_WORK INSTRUCTIONS_: Rewrite the records below, replacing each occurrence of "sophrologie" with "méditation" and leaving everything else unchanged.

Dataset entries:
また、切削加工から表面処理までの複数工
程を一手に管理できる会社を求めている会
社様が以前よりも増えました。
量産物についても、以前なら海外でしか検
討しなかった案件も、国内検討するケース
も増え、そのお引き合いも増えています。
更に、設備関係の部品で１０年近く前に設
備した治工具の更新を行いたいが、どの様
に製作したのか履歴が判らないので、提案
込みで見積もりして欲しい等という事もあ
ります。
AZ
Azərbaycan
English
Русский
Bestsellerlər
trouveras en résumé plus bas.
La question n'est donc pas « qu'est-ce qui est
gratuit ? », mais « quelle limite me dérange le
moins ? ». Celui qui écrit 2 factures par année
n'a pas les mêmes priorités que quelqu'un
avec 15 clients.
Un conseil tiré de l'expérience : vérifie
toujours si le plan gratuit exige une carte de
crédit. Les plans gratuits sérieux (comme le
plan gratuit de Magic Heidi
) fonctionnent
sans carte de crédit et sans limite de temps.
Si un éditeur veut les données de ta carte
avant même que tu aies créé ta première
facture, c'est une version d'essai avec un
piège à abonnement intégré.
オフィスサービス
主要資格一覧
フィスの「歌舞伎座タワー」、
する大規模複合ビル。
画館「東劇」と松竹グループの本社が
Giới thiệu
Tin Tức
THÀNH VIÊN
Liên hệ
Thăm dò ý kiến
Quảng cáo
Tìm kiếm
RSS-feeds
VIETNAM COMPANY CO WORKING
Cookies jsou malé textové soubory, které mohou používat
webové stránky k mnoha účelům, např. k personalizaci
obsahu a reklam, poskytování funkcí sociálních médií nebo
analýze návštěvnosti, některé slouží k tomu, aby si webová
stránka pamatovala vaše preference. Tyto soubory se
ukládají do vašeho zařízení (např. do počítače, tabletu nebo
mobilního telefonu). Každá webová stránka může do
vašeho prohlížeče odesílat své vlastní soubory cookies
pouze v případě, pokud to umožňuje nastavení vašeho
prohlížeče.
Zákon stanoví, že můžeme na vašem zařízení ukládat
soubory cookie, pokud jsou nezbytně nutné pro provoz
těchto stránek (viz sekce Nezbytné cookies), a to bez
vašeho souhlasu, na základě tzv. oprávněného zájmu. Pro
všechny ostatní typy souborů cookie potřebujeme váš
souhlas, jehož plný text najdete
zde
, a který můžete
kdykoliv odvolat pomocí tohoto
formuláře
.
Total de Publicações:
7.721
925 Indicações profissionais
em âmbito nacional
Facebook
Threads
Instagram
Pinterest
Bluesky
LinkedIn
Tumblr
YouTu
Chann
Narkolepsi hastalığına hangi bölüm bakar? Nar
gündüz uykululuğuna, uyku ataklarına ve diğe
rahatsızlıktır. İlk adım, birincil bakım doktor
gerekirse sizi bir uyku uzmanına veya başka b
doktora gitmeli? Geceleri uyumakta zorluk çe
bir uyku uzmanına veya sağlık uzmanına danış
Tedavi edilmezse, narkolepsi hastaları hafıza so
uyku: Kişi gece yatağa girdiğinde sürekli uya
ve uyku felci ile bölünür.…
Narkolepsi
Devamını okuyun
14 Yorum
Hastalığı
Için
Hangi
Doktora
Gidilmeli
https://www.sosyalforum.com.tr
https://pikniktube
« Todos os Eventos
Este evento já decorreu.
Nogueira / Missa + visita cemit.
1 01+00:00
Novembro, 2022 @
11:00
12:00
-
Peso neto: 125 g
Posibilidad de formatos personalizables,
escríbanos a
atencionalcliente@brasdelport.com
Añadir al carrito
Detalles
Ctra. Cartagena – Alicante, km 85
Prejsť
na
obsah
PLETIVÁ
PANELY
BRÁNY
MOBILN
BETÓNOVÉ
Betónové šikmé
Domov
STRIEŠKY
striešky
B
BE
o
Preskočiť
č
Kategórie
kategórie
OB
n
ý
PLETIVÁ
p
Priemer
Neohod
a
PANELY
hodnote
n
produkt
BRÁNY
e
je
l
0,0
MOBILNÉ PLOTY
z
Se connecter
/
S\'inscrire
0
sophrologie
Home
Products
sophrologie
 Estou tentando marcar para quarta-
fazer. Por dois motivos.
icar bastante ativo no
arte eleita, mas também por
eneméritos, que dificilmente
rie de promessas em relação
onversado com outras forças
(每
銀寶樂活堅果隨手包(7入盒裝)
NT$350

_FINISHED TASK_:
また、切削加工から表面処理までの複数工
程を一手に管理できる会社を求めている会
社様が以前よりも増えました。
量産物についても、以前なら海外でしか検
討しなかった案件も、国内検討するケース
も増え、そのお引き合いも増えています。
更に、設備関係の部品で１０年近く前に設
備した治工具の更新を行いたいが、どの様
に製作したのか履歴が判らないので、提案
込みで見積もりして欲しい等という事もあ
ります。
AZ
Azərbaycan
English
Русский
Bestsellerlər
trouveras en résumé plus bas.
La question n'est donc pas « qu'est-ce qui est
gratuit ? », mais « quelle limite me dérange le
moins ? ». Celui qui écrit 2 factures par année
n'a pas les mêmes priorités que quelqu'un
avec 15 clients.
Un conseil tiré de l'expérience : vérifie
toujours si le plan gratuit exige une carte de
crédit. Les plans gratuits sérieux (comme le
plan gratuit de Magic Heidi
) fonctionnent
sans carte de crédit et sans limite de temps.
Si un éditeur veut les données de ta carte
avant même que tu aies créé ta première
facture, c'est une version d'essai avec un
piège à abonnement intégré.
オフィスサービス
主要資格一覧
フィスの「歌舞伎座タワー」、
する大規模複合ビル。
画館「東劇」と松竹グループの本社が
Giới thiệu
Tin Tức
THÀNH VIÊN
Liên hệ
Thăm dò ý kiến
Quảng cáo
Tìm kiếm
RSS-feeds
VIETNAM COMPANY CO WORKING
Cookies jsou malé textové soubory, které mohou používat
webové stránky k mnoha účelům, např. k personalizaci
obsahu a reklam, poskytování funkcí sociálních médií nebo
analýze návštěvnosti, některé slouží k tomu, aby si webová
stránka pamatovala vaše preference. Tyto soubory se
ukládají do vašeho zařízení (např. do počítače, tabletu nebo
mobilního telefonu). Každá webová stránka může do
vašeho prohlížeče odesílat své vlastní soubory cookies
pouze v případě, pokud to umožňuje nastavení vašeho
prohlížeče.
Zákon stanoví, že můžeme na vašem zařízení ukládat
soubory cookie, pokud jsou nezbytně nutné pro provoz
těchto stránek (viz sekce Nezbytné cookies), a to bez
vašeho souhlasu, na základě tzv. oprávněného zájmu. Pro
všechny ostatní typy souborů cookie potřebujeme váš
souhlas, jehož plný text najdete
zde
, a který můžete
kdykoliv odvolat pomocí tohoto
formuláře
.
Total de Publicações:
7.721
925 Indicações profissionais
em âmbito nacional
Facebook
Threads
Instagram
Pinterest
Bluesky
LinkedIn
Tumblr
YouTu
Chann
Narkolepsi hastalığına hangi bölüm bakar? Nar
gündüz uykululuğuna, uyku ataklarına ve diğe
rahatsızlıktır. İlk adım, birincil bakım doktor
gerekirse sizi bir uyku uzmanına veya başka b
doktora gitmeli? Geceleri uyumakta zorluk çe
bir uyku uzmanına veya sağlık uzmanına danış
Tedavi edilmezse, narkolepsi hastaları hafıza so
uyku: Kişi gece yatağa girdiğinde sürekli uya
ve uyku felci ile bölünür.…
Narkolepsi
Devamını okuyun
14 Yorum
Hastalığı
Için
Hangi
Doktora
Gidilmeli
https://www.sosyalforum.com.tr
https://pikniktube
« Todos os Eventos
Este evento já decorreu.
Nogueira / Missa + visita cemit.
1 01+00:00
Novembro, 2022 @
11:00
12:00
-
Peso neto: 125 g
Posibilidad de formatos personalizables,
escríbanos a
atencionalcliente@brasdelport.com
Añadir al carrito
Detalles
Ctra. Cartagena – Alicante, km 85
Prejsť
na
obsah
PLETIVÁ
PANELY
BRÁNY
MOBILN
BETÓNOVÉ
Betónové šikmé
Domov
STRIEŠKY
striešky
B
BE
o
Preskočiť
č
Kategórie
kategórie
OB
n
ý
PLETIVÁ
p
Priemer
Neohod
a
PANELY
hodnote
n
produkt
BRÁNY
e
je
l
0,0
MOBILNÉ PLOTY
z
Se connecter
/
S\'inscrire
0
méditation
Home
Products
méditation
 Estou tentando marcar para quarta-
fazer. Por dois motivos.
icar bastante ativo no
arte eleita, mas também por
eneméritos, que dificilmente
rie de promessas em relação
onversado com outras forças
(每
銀寶樂活堅果隨手包(7入盒裝)
NT$350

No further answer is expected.